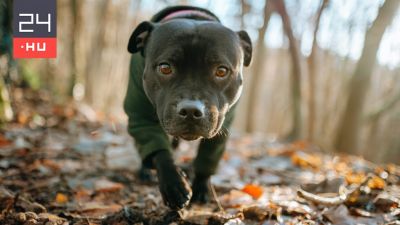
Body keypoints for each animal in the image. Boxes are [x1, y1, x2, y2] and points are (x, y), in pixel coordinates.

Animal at [123, 5, 252, 209]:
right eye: (165, 68)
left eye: (221, 71)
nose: (191, 110)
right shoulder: (139, 115)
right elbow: (159, 149)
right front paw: (173, 184)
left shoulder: (222, 125)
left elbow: (207, 158)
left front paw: (201, 187)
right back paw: (146, 169)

******

When you reproduce the material, keep every word exact and leave each picture out.

Body keypoints for each animal in the image. Boxes are [x1, y1, x2, y2] and points are (x, y), in pixel coordinates.

Animal at [123, 5, 252, 209]:
right eye: (165, 68)
left eye: (221, 71)
nose: (191, 110)
right shoulder: (139, 115)
right elbow: (159, 149)
right front paw: (173, 184)
left shoulder: (222, 125)
left elbow: (207, 158)
left front paw: (201, 187)
right back paw: (146, 169)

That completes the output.